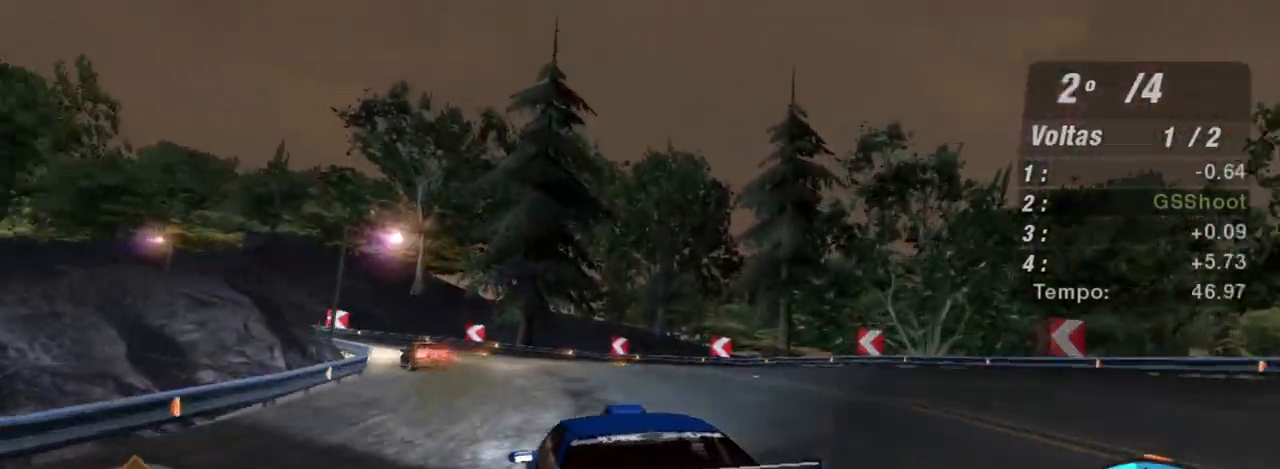
{"buttons": [], "left_stick": "down-left", "right_stick": "center", "events": [[167, "left_stick", "center"], [434, "left_stick", "down-left"]]}
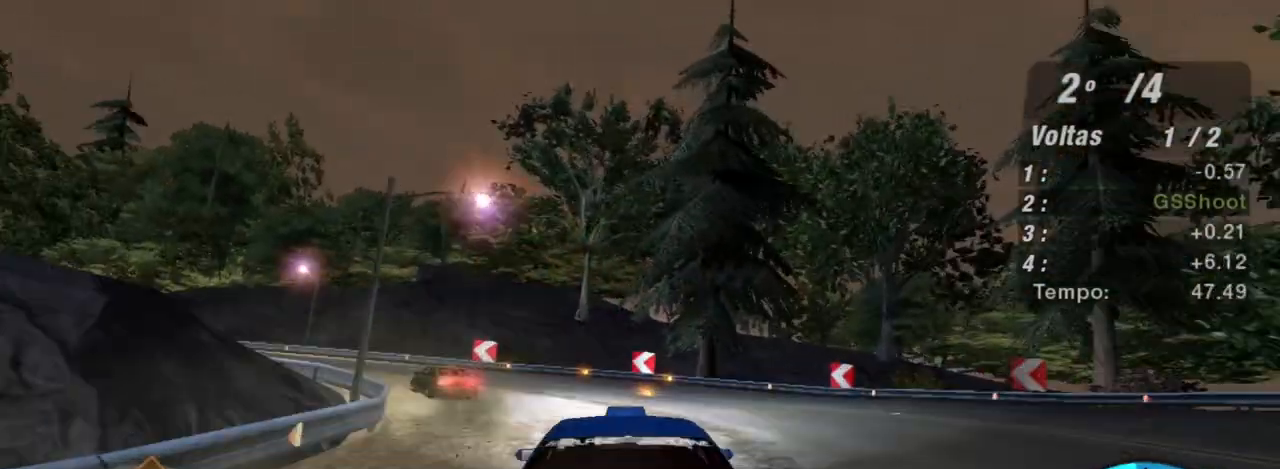
{"buttons": [], "left_stick": "down-left", "right_stick": "center", "events": [[434, "L1", "down"], [501, "L1", "up"]]}
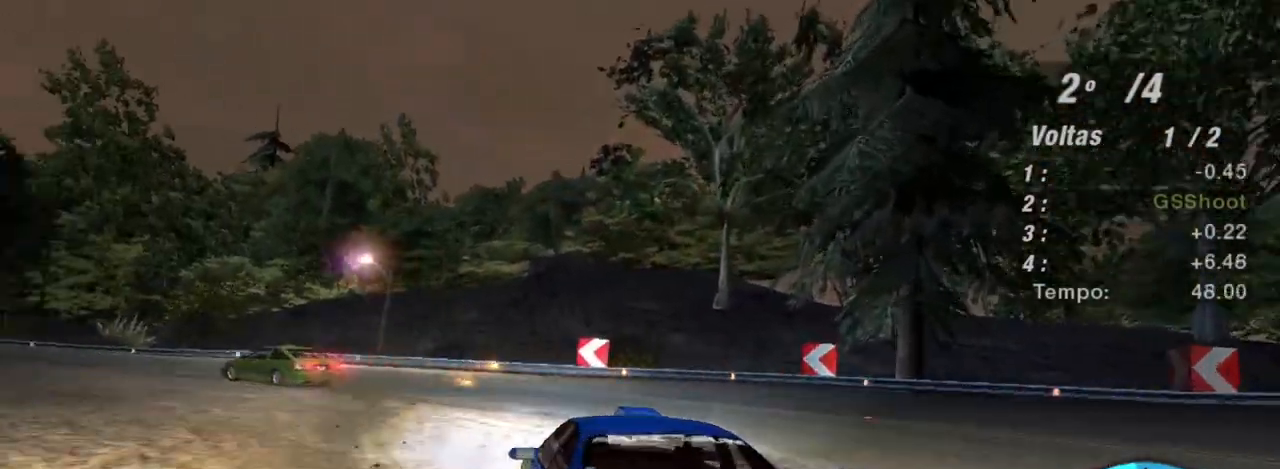
{"buttons": [], "left_stick": "down-left", "right_stick": "center", "events": [[133, "R2", "down"], [266, "R2", "up"], [400, "R2", "down"], [467, "R2", "up"]]}
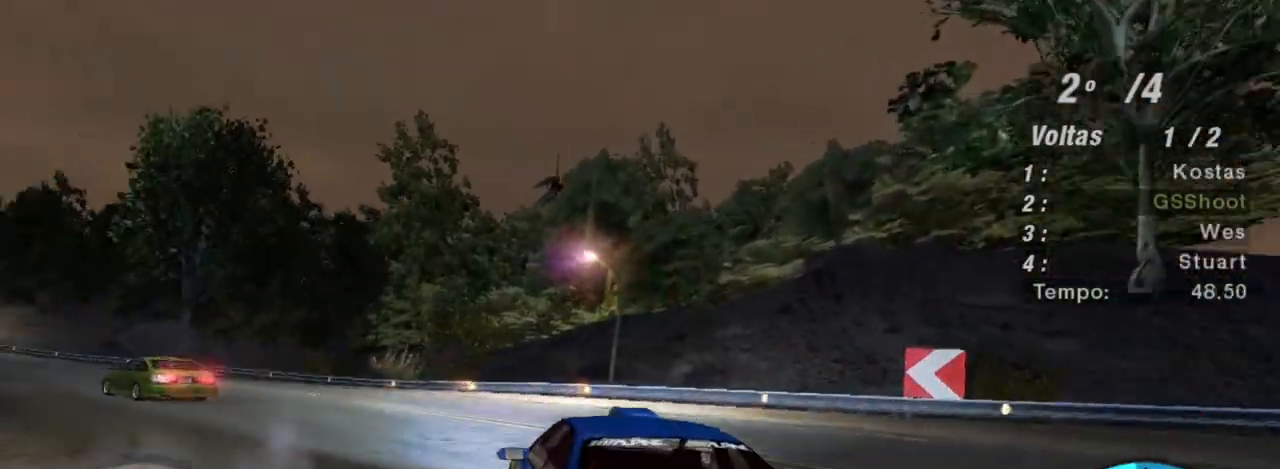
{"buttons": ["R2"], "left_stick": "down-left", "right_stick": "center", "events": [[100, "R2", "down"]]}
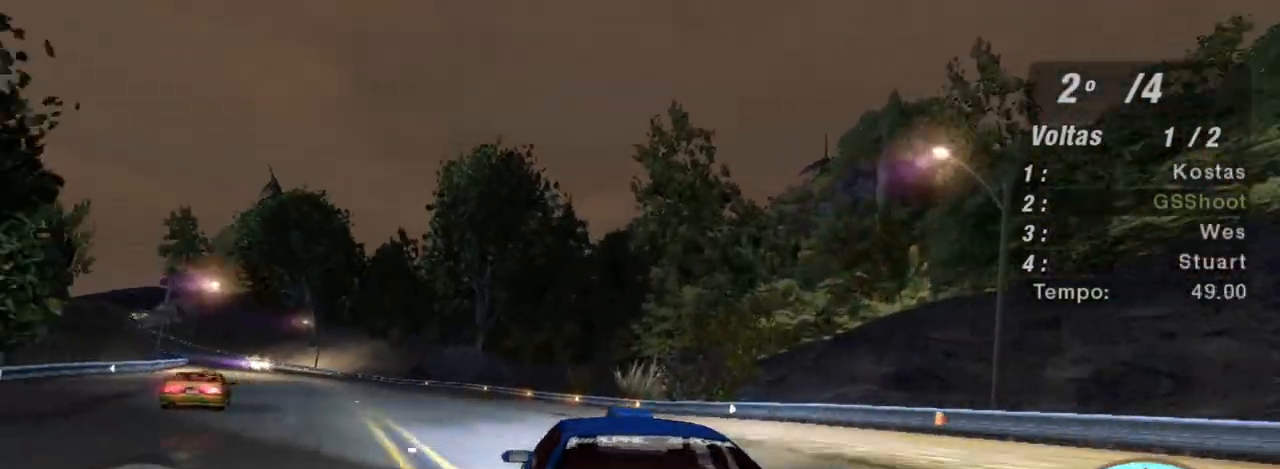
{"buttons": ["R2"], "left_stick": "left", "right_stick": "center", "events": [[334, "left_stick", "center"], [468, "left_stick", "left"]]}
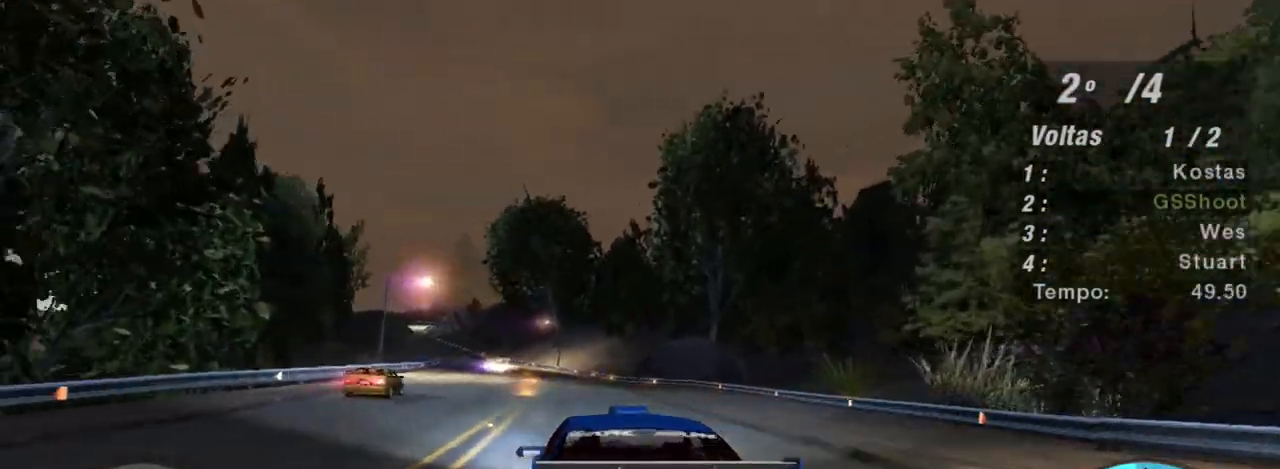
{"buttons": ["R2"], "left_stick": "center", "right_stick": "center", "events": [[133, "left_stick", "up-left"], [334, "left_stick", "center"]]}
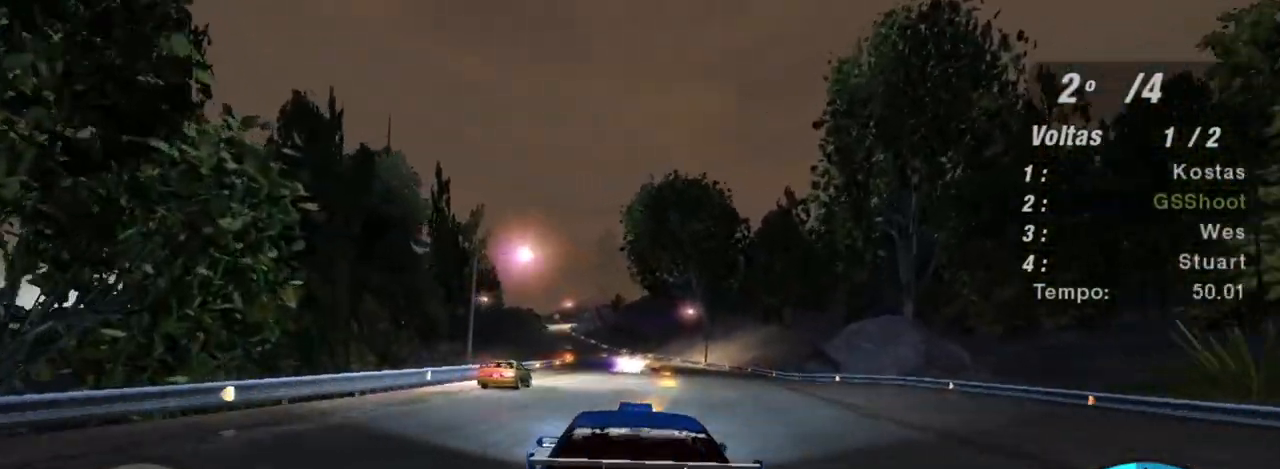
{"buttons": ["R2"], "left_stick": "right", "right_stick": "center", "events": [[300, "left_stick", "right"]]}
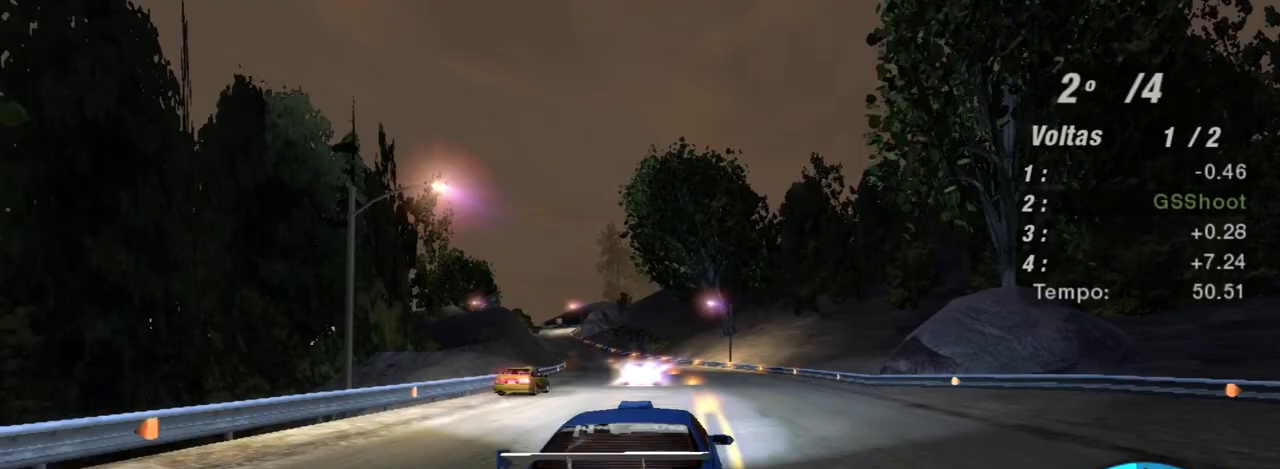
{"buttons": ["R2"], "left_stick": "center", "right_stick": "center", "events": [[33, "left_stick", "center"], [200, "left_stick", "left"], [434, "left_stick", "center"]]}
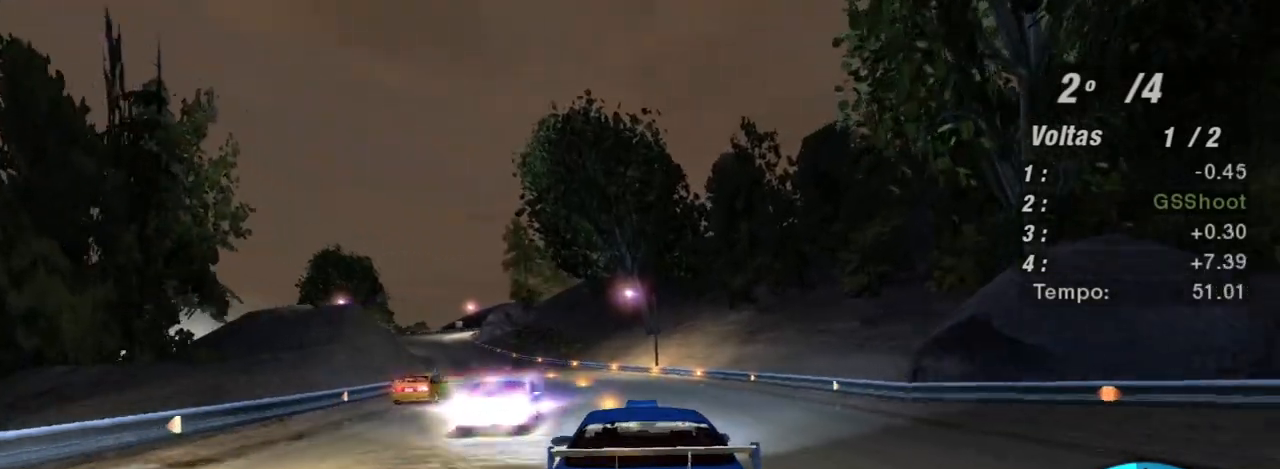
{"buttons": ["R2"], "left_stick": "left", "right_stick": "center", "events": [[101, "left_stick", "left"], [267, "left_stick", "center"], [401, "left_stick", "left"]]}
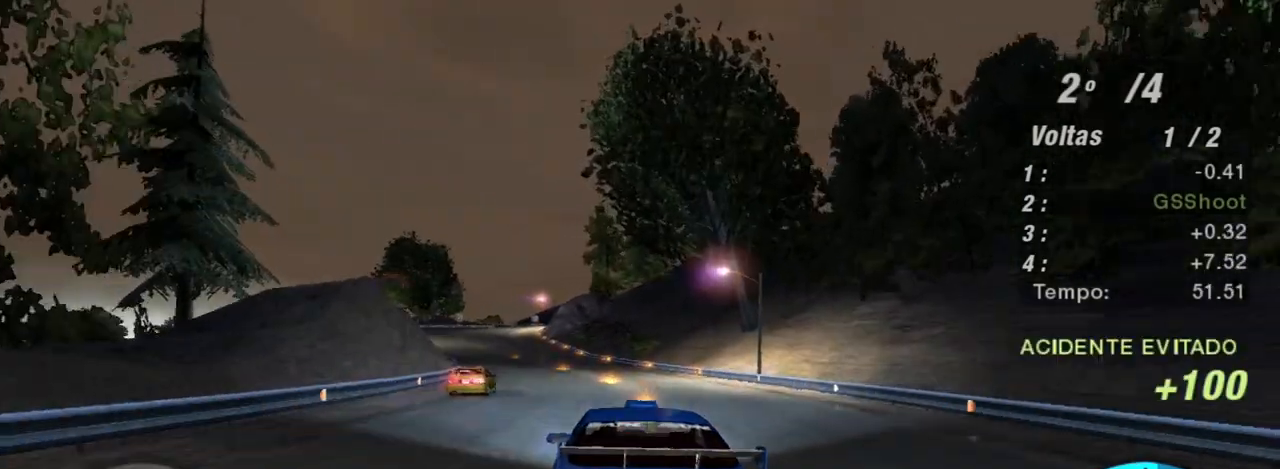
{"buttons": ["R2"], "left_stick": "center", "right_stick": "center", "events": [[33, "left_stick", "up-left"], [133, "left_stick", "center"]]}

* * * *

*EXERCISE INSTRUCTIONS*:
Look through the entries for the string "down". Every line that has it belongs in the answer.

*EXERCISE ANSWER*:
{"buttons": [], "left_stick": "down-left", "right_stick": "center", "events": [[167, "left_stick", "center"], [434, "left_stick", "down-left"]]}
{"buttons": [], "left_stick": "down-left", "right_stick": "center", "events": [[434, "L1", "down"], [501, "L1", "up"]]}
{"buttons": [], "left_stick": "down-left", "right_stick": "center", "events": [[133, "R2", "down"], [266, "R2", "up"], [400, "R2", "down"], [467, "R2", "up"]]}
{"buttons": ["R2"], "left_stick": "down-left", "right_stick": "center", "events": [[100, "R2", "down"]]}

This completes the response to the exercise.